STAT 200C: High-dimensional Statistics

Spring 2022


The course surveys modern techniques in analyzing high-dimensional and nonparametric estimation problems. The emphasis is on non-asymptotic bounds via concentration inequalities. A theme of the course is understanding the effective complexity and dimensions of the models and a theoretical understanding of the role played by regularizers in managing the complexity. The students are expected to develop an in-depth knowledge of these tools by working through challenging problems sets and surveying techniques used in current literature.

Logistics

  • Lectures: TR 2pm-3:15pm. ROYCE 160 (also online via Zoom)
  • Instructor: Arash A. Amini,
    • Office Hours: Thursdays 11am-1pm (starting 1/18/24).
  • TA: Samuel Onyambu.
  • Announcements will be posted on Campuswire. Please sign-up using code 0123.
  • Slides, homework, etc. will be posted on the Box folder.
  • Homework should be returned on Gradescope. Please sign-up using code 86VXPV.
  • Project sign-up sheet.

Syllabus

  • Concentration inequalities:
    • Basic concentration: sub-Gaussian and sub-Exponential.
    • Hoeffding and Bernstein inequalities
    • Azuma–Hoeffding and bounded difference
    • Gaussian concentration
    • Concentration of random matrices.
  • Metric entropy
  • High-dimensional sparse regression.
  • High-dimensional covariance matrix estimation.
  • Nonparametric regression or high-dimensional PCA.
  • Information-theoretic lower bounds.

Current lectures

Old Lectures

Notes

Textbook

The following is a list of other closely related sources:

Prerequisites

  • STATS 200A/B or graduate level probability theory and theoretical statistics.
  • Real analysis.
  • Linear algebra.

Grading

  • Problems sets will be assigned bi-weekly and constitute 60% of the grade. Students are encouraged to discuss the problems together, but must independently produce and submit solutions. Use of LaTeX in preparing the solutions is strongly encouraged.

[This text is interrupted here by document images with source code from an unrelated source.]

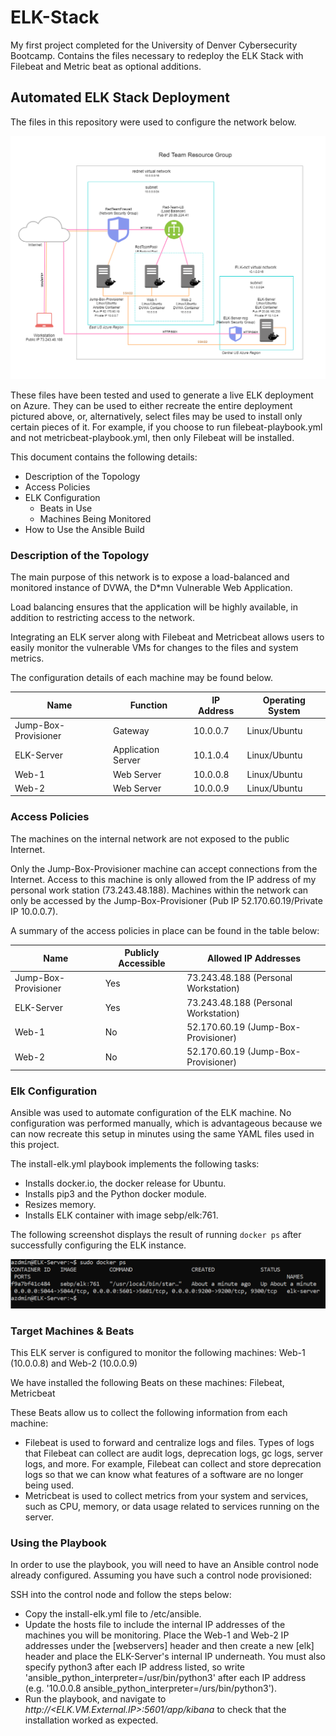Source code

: # ELK-Stack
My first project completed for the University of Denver Cybersecurity Bootcamp. Contains the files necessary to redeploy the ELK Stack with Filebeat and Metric beat as optional additions. 

## Automated ELK Stack Deployment

The files in this repository were used to configure the network below.

<p align="center">
   <img src="./Diagram/Gloria_Network%20Diagram.png">
  </p>

These files have been tested and used to generate a live ELK deployment on Azure. They can be used to either recreate the entire deployment pictured above, or, alternatively, select files may be used to install only certain pieces of it. For example, if you choose to run filebeat-playbook.yml and not metricbeat-playbook.yml, then only Filebeat will be installed. 

This document contains the following details:
- Description of the Topology
- Access Policies
- ELK Configuration
  - Beats in Use
  - Machines Being Monitored
- How to Use the Ansible Build


### Description of the Topology

The main purpose of this network is to expose a load-balanced and monitored instance of DVWA, the D*mn Vulnerable Web Application.

Load balancing ensures that the application will be highly available, in addition to restricting access to the network.


Integrating an ELK server along with Filebeat and Metricbeat allows users to easily monitor the vulnerable VMs for changes to the files and system metrics.

The configuration details of each machine may be found below.

| Name                 | Function           | IP Address | Operating System |
|----------------------|--------------------|------------|------------------|
| Jump-Box-Provisioner | Gateway            | 10.0.0.7   | Linux/Ubuntu     |
| ELK-Server           | Application Server | 10.1.0.4   | Linux/Ubuntu     |
| Web-1                | Web Server         | 10.0.0.8   | Linux/Ubuntu     |
| Web-2                | Web Server         | 10.0.0.9   | Linux/Ubuntu     |


### Access Policies

The machines on the internal network are not exposed to the public Internet.

Only the Jump-Box-Provisioner machine can accept connections from the Internet. Access to this machine is only allowed from the IP address of my personal work station (73.243.48.188).
Machines within the network can only be accessed by the Jump-Box-Provisioner (Pub IP 52.170.60.19/Private IP 10.0.0.7).

A summary of the access policies in place can be found in the table below:


| Name                 | Publicly Accessible | Allowed IP Addresses                 |
|----------------------|---------------------|--------------------------------------|
| Jump-Box-Provisioner | Yes                 | 73.243.48.188 (Personal Workstation) |
| ELK-Server           | Yes                 | 73.243.48.188 (Personal Workstation) |
| Web-1                | No                  | 52.170.60.19 (Jump-Box-Provisioner)  |
| Web-2                | No                  | 52.170.60.19 (Jump-Box-Provisioner)  |


### Elk Configuration

Ansible was used to automate configuration of the ELK machine. No configuration was performed manually, which is advantageous because we can now recreate this setup in minutes using the same YAML files used in this project.

The install-elk.yml playbook implements the following tasks:
- Installs docker.io, the docker release for Ubuntu.
- Installs pip3 and the Python docker module.
- Resizes memory.
- Installs ELK container with image sebp/elk:761.

The following screenshot displays the result of running `docker ps` after successfully configuring the ELK instance.

<p align="center">
   <img src="./Images/sebp%20elk.PNG">
   </p>

### Target Machines & Beats
This ELK server is configured to monitor the following machines: Web-1 (10.0.0.8) and Web-2 (10.0.0.9)

We have installed the following Beats on these machines: Filebeat, Metricbeat

These Beats allow us to collect the following information from each machine:
- Filebeat is used to forward and centralize logs and files. Types of logs that Filebeat can collect are audit logs, deprecation logs, gc logs, server logs, and more. For example, Filebeat can collect and store deprecation logs so that we can know what features of a software are no longer being used.
- Metricbeat is used to collect metrics from your system and services, such as CPU, memory, or data usage related to services running on the server. 

### Using the Playbook
In order to use the playbook, you will need to have an Ansible control node already configured. Assuming you have such a control node provisioned:

SSH into the control node and follow the steps below:
- Copy the install-elk.yml file to /etc/ansible.
- Update the hosts file to include the internal IP addresses of the machines you will be monitoring. Place the Web-1 and Web-2 IP addresses under the [webservers] header and then create a new [elk] header and place the ELK-Server's internal IP underneath. You must also specify python3 after each IP address listed, so write 'ansible_python_interpreter=/usr/bin/python3' after each IP address (e.g. '10.0.0.8 ansible_python_interpreter=/urs/bin/python3').
- Run the playbook, and navigate to *http://<ELK.VM.External.IP>:5601/app/kibana* to check that the installation worked as expected.
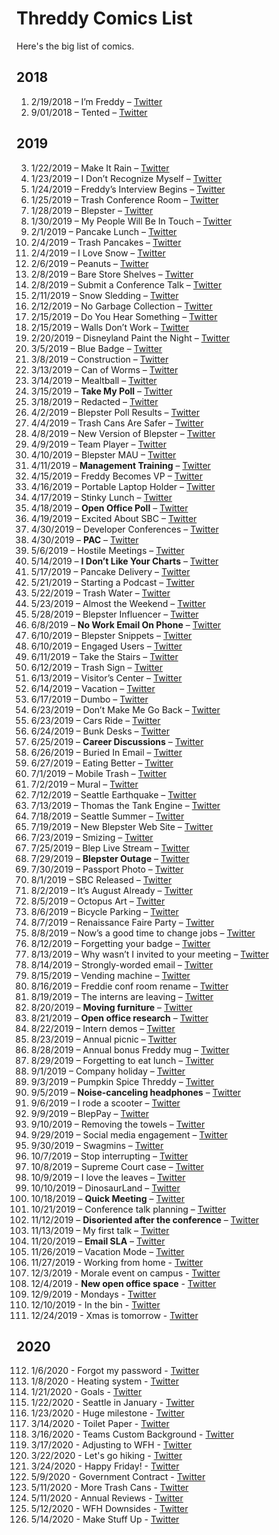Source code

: # Threddy Comics List

Here's the big list of comics.


## 2018

1. 2/19/2018 – I’m Freddy – [Twitter](https://twitter.com/threddyrex/status/965620244457779201)
2. 9/01/2018 – Tented – [Twitter](https://twitter.com/ThreddyRex/status/1035986359800889344)


## 2019

3. 1/22/2019 – Make It Rain – [Twitter](https://twitter.com/ThreddyRex/status/1087782553413595137)
4. 1/23/2019 – I Don’t Recognize Myself – [Twitter](https://twitter.com/ThreddyRex/status/1088146593281261568)
5. 1/24/2019 – Freddy’s Interview Begins – [Twitter](https://twitter.com/ThreddyRex/status/1088508963778265088)
6. 1/25/2019 – Trash Conference Room – [Twitter](https://twitter.com/ThreddyRex/status/1088871075499241472)
7. 1/28/2019 – Blepster – [Twitter](https://twitter.com/ThreddyRex/status/1089959680741232640)
8. 1/30/2019 – My People Will Be In Touch – [Twitter](https://twitter.com/ThreddyRex/status/1090684994299645953)
9. 2/1/2019 – Pancake Lunch – [Twitter](https://twitter.com/ThreddyRex/status/1091365314648928256)
10. 2/4/2019 – Trash Pancakes – [Twitter](https://twitter.com/ThreddyRex/status/1092509765983395840)
11. 2/4/2019 – I Love Snow – [Twitter](https://twitter.com/ThreddyRex/status/1092551907451723777)
12. 2/6/2019 – Peanuts – [Twitter](https://twitter.com/ThreddyRex/status/1093217527113474048)
13. 2/8/2019 – Bare Store Shelves – [Twitter](https://twitter.com/ThreddyRex/status/1093952195626561537)
14. 2/8/2019 – Submit a Conference Talk – [Twitter](https://twitter.com/ThreddyRex/status/1093989765911785472)
15. 2/11/2019 – Snow Sledding – [Twitter](https://twitter.com/ThreddyRex/status/1095121602419732481)
16. 2/12/2019 – No Garbage Collection – [Twitter](https://twitter.com/ThreddyRex/status/1095454477035814913)
17. 2/15/2019 – Do You Hear Something – [Twitter](https://twitter.com/ThreddyRex/status/1096649897325907968)
18. 2/15/2019 – Walls Don’t Work – [Twitter](https://twitter.com/ThreddyRex/status/1096676137483218944)
19. 2/20/2019 – Disneyland Paint the Night – [Twitter](https://twitter.com/ThreddyRex/status/1098441125591887872)
20. 3/5/2019 – Blue Badge – [Twitter](https://twitter.com/ThreddyRex/status/1103069848299483136)
21. 3/8/2019 – Construction – [Twitter](https://twitter.com/ThreddyRex/status/1104125208049283073)
22. 3/13/2019 – Can of Worms – [Twitter](https://twitter.com/ThreddyRex/status/1105980057791557632)
23. 3/14/2019 – Mealtball – [Twitter](https://twitter.com/ThreddyRex/status/1106114158250979329)
24. 3/15/2019 – **Take My Poll** – [Twitter](https://twitter.com/ThreddyRex/status/1106621838275178496)
25. 3/18/2019 – Redacted – [Twitter](https://twitter.com/ThreddyRex/status/1107773750399795200)
26. 4/2/2019 – Blepster Poll Results – [Twitter](https://twitter.com/ThreddyRex/status/1113170217989885952)
27. 4/4/2019 – Trash Cans Are Safer – [Twitter](https://twitter.com/ThreddyRex/status/1113895271971213312)
28. 4/8/2019 – New Version of Blepster – [Twitter](https://twitter.com/ThreddyRex/status/1115385352846319616)
29. 4/9/2019 – Team Player – [Twitter](https://twitter.com/ThreddyRex/status/1115720639111806977)
30. 4/10/2019 – Blepster MAU – [Twitter](https://twitter.com/ThreddyRex/status/1116092334041473024)
31. 4/11/2019 – **Management Training** – [Twitter](https://twitter.com/ThreddyRex/status/1116438916687519744)
32. 4/15/2019 – Freddy Becomes VP – [Twitter](https://twitter.com/ThreddyRex/status/1117911421595947009)
33. 4/16/2019 – Portable Laptop Holder – [Twitter](https://twitter.com/ThreddyRex/status/1118209395328839680)
34. 4/17/2019 – Stinky Lunch – [Twitter](https://twitter.com/ThreddyRex/status/1118612778590195712)
35. 4/18/2019 – **Open Office Poll** – [Twitter](https://twitter.com/ThreddyRex/status/1118968606895693824)
36. 4/19/2019 – Excited About SBC – [Twitter](https://twitter.com/ThreddyRex/status/1119333391671775232)
37. 4/30/2019 – Developer Conferences – [Twitter](https://twitter.com/ThreddyRex/status/1123338704272052224)
38. 4/30/2019 – **PAC** – [Twitter](https://twitter.com/ThreddyRex/status/1123451425990815745)
39. 5/6/2019 – Hostile Meetings – [Twitter](https://twitter.com/ThreddyRex/status/1125477103921537024)
40. 5/14/2019 – **I Don’t Like Your Charts** – [Twitter](https://twitter.com/ThreddyRex/status/1128393271049252865)
41. 5/17/2019 – Pancake Delivery – [Twitter](https://twitter.com/ThreddyRex/status/1129520657635586048)
42. 5/21/2019 – Starting a Podcast – [Twitter](https://twitter.com/ThreddyRex/status/1130891057774833665)
43. 5/22/2019 – Trash Water – [Twitter](https://twitter.com/ThreddyRex/status/1131282958789124096)
44. 5/23/2019 – Almost the Weekend – [Twitter](https://twitter.com/ThreddyRex/status/1131681873006981120)
45. 5/28/2019 – Blepster Influencer – [Twitter](https://twitter.com/ThreddyRex/status/1133444095144210433)
46. 6/8/2019 – **No Work Email On Phone** – [Twitter](https://twitter.com/ThreddyRex/status/1137500117563351040)
47. 6/10/2019 – Blepster Snippets – [Twitter](https://twitter.com/ThreddyRex/status/1138145400945238016)
48. 6/10/2019 – Engaged Users – [Twitter](https://twitter.com/ThreddyRex/status/1138199054213509120)
49. 6/11/2019 – Take the Stairs – [Twitter](https://twitter.com/ThreddyRex/status/1138510903685423104)
50. 6/12/2019 – Trash Sign – [Twitter](https://twitter.com/ThreddyRex/status/1138913380389908480)
51. 6/13/2019 – Visitor’s Center – [Twitter](https://twitter.com/ThreddyRex/status/1139261062602039296)
52. 6/14/2019 – Vacation – [Twitter](https://twitter.com/ThreddyRex/status/1139680502477025281)
53. 6/17/2019 – Dumbo – [Twitter](https://twitter.com/ThreddyRex/status/1140708200116658177)
54. 6/23/2019 – Don’t Make Me Go Back – [Twitter](https://twitter.com/ThreddyRex/status/1142973770182774784)
55. 6/23/2019 – Cars Ride – [Twitter](https://twitter.com/ThreddyRex/status/1143004311619719168)
56. 6/24/2019 – Bunk Desks – [Twitter](https://twitter.com/ThreddyRex/status/1143240290100056064)
57. 6/25/2019 – **Career Discussions** – [Twitter](https://twitter.com/ThreddyRex/status/1143629255319773184)
58. 6/26/2019 – Buried In Email – [Twitter](https://twitter.com/ThreddyRex/status/1144001442329448448)
59. 6/27/2019 – Eating Better – [Twitter](https://twitter.com/ThreddyRex/status/1144331534700204032)
60. 7/1/2019 – Mobile Trash – [Twitter](https://twitter.com/ThreddyRex/status/1145768618468073476)
61. 7/2/2019 – Mural – [Twitter](https://twitter.com/ThreddyRex/status/1146139594057928704?s=21)
62. 7/12/2019 – Seattle Earthquake – [Twitter](https://twitter.com/ThreddyRex/status/1149784406711648256)
63. 7/13/2019 – Thomas the Tank Engine – [Twitter](https://twitter.com/ThreddyRex/status/1150131270065643520)
64. 7/18/2019 – Seattle Summer – [Twitter](https://twitter.com/ThreddyRex/status/1151955948828647424?s=21)
65. 7/19/2019 – New Blepster Web Site – [Twitter](https://twitter.com/ThreddyRex/status/1152300659921674240)
66. 7/23/2019 – Smizing – [Twitter](https://twitter.com/ThreddyRex/status/1153769229750923264)
67. 7/25/2019 – Blep Live Stream – [Twitter](https://twitter.com/ThreddyRex/status/1154489358956650496)
68. 7/29/2019 – **Blepster Outage** – [Twitter](https://twitter.com/ThreddyRex/status/1155915063221506048)
69. 7/30/2019 – Passport Photo – [Twitter](https://twitter.com/ThreddyRex/status/1156293937851588608)
70. 8/1/2019 – SBC Released – [Twitter](https://twitter.com/ThreddyRex/status/1157022319396577280)
71. 8/2/2019 – It’s August Already – [Twitter](https://twitter.com/ThreddyRex/status/1157431326032531456)
72. 8/5/2019 – Octopus Art – [Twitter](https://twitter.com/ThreddyRex/status/1158492486802690048)
73. 8/6/2019 – Bicycle Parking – [Twitter](https://twitter.com/ThreddyRex/status/1158835414788009985)
74. 8/7/2019 – Renaissance Faire Party – [Twitter](https://twitter.com/ThreddyRex/status/1159192674189975554)
75. 8/8/2019 – Now’s a good time to change jobs – [Twitter](https://twitter.com/ThreddyRex/status/1159547875639975937)
76. 8/12/2019 – Forgetting your badge – [Twitter](https://twitter.com/ThreddyRex/status/1161012310149742592)
77. 8/13/2019 – Why wasn’t I invited to your meeting – [Twitter](https://twitter.com/ThreddyRex/status/1161367073567592448)
78. 8/14/2019 – Strongly-worded email – [Twitter](https://twitter.com/ThreddyRex/status/1161729693067993088)
79. 8/15/2019 – Vending machine – [Twitter](https://twitter.com/ThreddyRex/status/1162083262887448576)
80. 8/16/2019 – Freddie conf room rename – [Twitter](https://twitter.com/ThreddyRex/status/1162466356370870272)
81. 8/19/2019 – The interns are leaving – [Twitter](https://twitter.com/ThreddyRex/status/1163533165702475776)
82. 8/20/2019 – **Moving furniture** – [Twitter](https://twitter.com/ThreddyRex/status/1163935096035897344)
83. 8/21/2019 – **Open office research** – [Twitter](https://twitter.com/ThreddyRex/status/1164296583661252608)
84. 8/22/2019 – Intern demos – [Twitter](https://twitter.com/ThreddyRex/status/1164612989443424256)
85. 8/23/2019 – Annual picnic – [Twitter](https://twitter.com/ThreddyRex/status/1165003347759263744)
86. 8/28/2019 – Annual bonus Freddy mug – [Twitter](https://twitter.com/ThreddyRex/status/1166785305526988801)
87. 8/29/2019 – Forgetting to eat lunch – [Twitter](https://twitter.com/ThreddyRex/status/1167186981412986880)
88. 9/1/2019 – Company holiday – [Twitter](https://twitter.com/ThreddyRex/status/1168277855370797056)
89. 9/3/2019 – Pumpkin Spice Threddy – [Twitter](https://twitter.com/ThreddyRex/status/1169006823602642946)
90. 9/5/2019 – **Noise-canceling headphones** – [Twitter](https://twitter.com/ThreddyRex/status/1169717774236540928)
91. 9/6/2019 – I rode a scooter – [Twitter](https://twitter.com/ThreddyRex/status/1170088808479506432)
92. 9/9/2019 – BlepPay – [Twitter](https://twitter.com/ThreddyRex/status/1171182201653739520)
93. 9/10/2019 – Removing the towels – [Twitter](https://twitter.com/ThreddyRex/status/1171526376668594177)
94. 9/29/2019 – Social media engagement – [Twitter](https://twitter.com/ThreddyRex/status/1178438554562641920)
95. 9/30/2019 – Swagmins – [Twitter](https://twitter.com/ThreddyRex/status/1178742057050853376)
96. 10/7/2019 – Stop interrupting – [Twitter](https://twitter.com/ThreddyRex/status/1181369073487101952)
97. 10/8/2019 – Supreme Court case – [Twitter](https://twitter.com/ThreddyRex/status/1181650045751320576)
98. 10/9/2019 – I love the leaves – [Twitter](https://twitter.com/ThreddyRex/status/1182033917437591553)
99. 10/10/2019 – DinosaurLand – [Twitter](https://twitter.com/ThreddyRex/status/1182381996946780160)
100. 10/18/2019 – **Quick Meeting** – [Twitter](https://twitter.com/ThreddyRex/status/1185440705621049344)
101. 10/21/2019 – Conference talk planning – [Twitter](https://twitter.com/ThreddyRex/status/1186345587228233729)
102. 11/12/2019 – **Disoriented after the conference** – [Twitter](https://twitter.com/ThreddyRex/status/1194342135446687744)
103. 11/13/2019 – My first talk – [Twitter](https://twitter.com/ThreddyRex/status/1194760162092838912)
104. 11/20/2019 – **Email SLA** – [Twitter](https://twitter.com/ThreddyRex/status/1197281458911498246)
105. 11/26/2019 – Vacation Mode – [Twitter](https://twitter.com/ThreddyRex/status/1199402059348369408)
106. 11/27/2019 - Working from home - [Twitter](https://twitter.com/threddyrex/status/1199755390574977024)
107. 12/3/2019 - Morale event on campus - [Twitter](https://twitter.com/threddyrex/status/1201988366931116032)
108. 12/4/2019 - **New open office space** - [Twitter](https://twitter.com/threddyrex/status/1202308224344420352)
109. 12/9/2019 - Mondays - [Twitter](https://twitter.com/threddyrex/status/1204104264953393152)
110. 12/10/2019 - In the bin - [Twitter](https://twitter.com/threddyrex/status/1204640490651439105?s=20)
111. 12/24/2019 - Xmas is tomorrow - [Twitter](https://twitter.com/threddyrex/status/1209568869553074176?s=20)


## 2020

112. 1/6/2020 - Forgot my password - [Twitter](https://twitter.com/threddyrex/status/1214259213213433856?s=20)
113. 1/8/2020 - Heating system - [Twitter](https://twitter.com/threddyrex/status/1215084781609709568?s=20)
114. 1/21/2020 - Goals - [Twitter](https://twitter.com/threddyrex/status/1219650470928506880?s=20)
115. 1/22/2020 - Seattle in January - [Twitter](https://twitter.com/threddyrex/status/1220054118091223040?s=20)
116. 1/23/2020 - Huge milestone - [Twitter](https://twitter.com/threddyrex/status/1220433849274060800?s=20)
117. 3/14/2020 - Toilet Paper - [Twitter](https://twitter.com/threddyrex/status/1238985544807284737?s=20)
118. 3/16/2020 - Teams Custom Background - [Twitter](https://twitter.com/threddyrex/status/1239673214285918210?s=20)
119. 3/17/2020 - Adjusting to WFH - [Twitter](https://twitter.com/threddyrex/status/1240020684752834560?s=20)
120. 3/22/2020 - Let's go hiking - [Twitter](https://twitter.com/threddyrex/status/1241794342743724034?s=20)
121. 3/24/2020 - Happy Friday! - [Twitter](https://twitter.com/threddyrex/status/1242527113694998529?s=20)
122. 5/9/2020 - Government Contract - [Twitter](https://twitter.com/threddyrex/status/1259347514932617216?s=20)
123. 5/11/2020 - More Trash Cans - [Twitter](https://twitter.com/threddyrex/status/1259879234362720257?s=20)
124. 5/11/2020 - Annual Reviews - [Twitter](https://twitter.com/threddyrex/status/1259986539796328448?s=20) 
125. 5/12/2020 - WFH Downsides - [Twitter](https://twitter.com/threddyrex/status/1260291288026341376?s=20)
126. 5/14/2020 - Make Stuff Up - [Twitter](https://twitter.com/threddyrex/status/1261061826701176832?s=20)
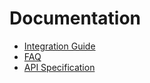 # Documentation

- [Integration Guide](Integration.md)
- [FAQ](FAQ.md)
- [API Specification](API%20Spec.md)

  • Writing a short paper and presentation of the results constitute 40% of the grade. The paper should be on a research-level topic related to the course.

    • A common approach is to read some papers on a particular problem and write an expository paper summarizing and clarifying the results. The focus should be on understanding and illustrating the theoretical arguments used in the literature. If possible, students are encouraged to attempt to provide extensions of published theory to similar problems.
    • An alternative is to analyze a promising method, reported in the literature to have empirical success but without theoretical guarantees, and try to provide such guarantees using the tools discussed in the course.

    Students are encouraged to work in groups of two and co-author a paper. Contribution of each party should be noted in this case. Students will present their work in the final week of the class. Students are enouraged to practice their communication skills and will be graded on the effectiveness of their presentation. 10% out of the 40% will be on the quality of the presentation.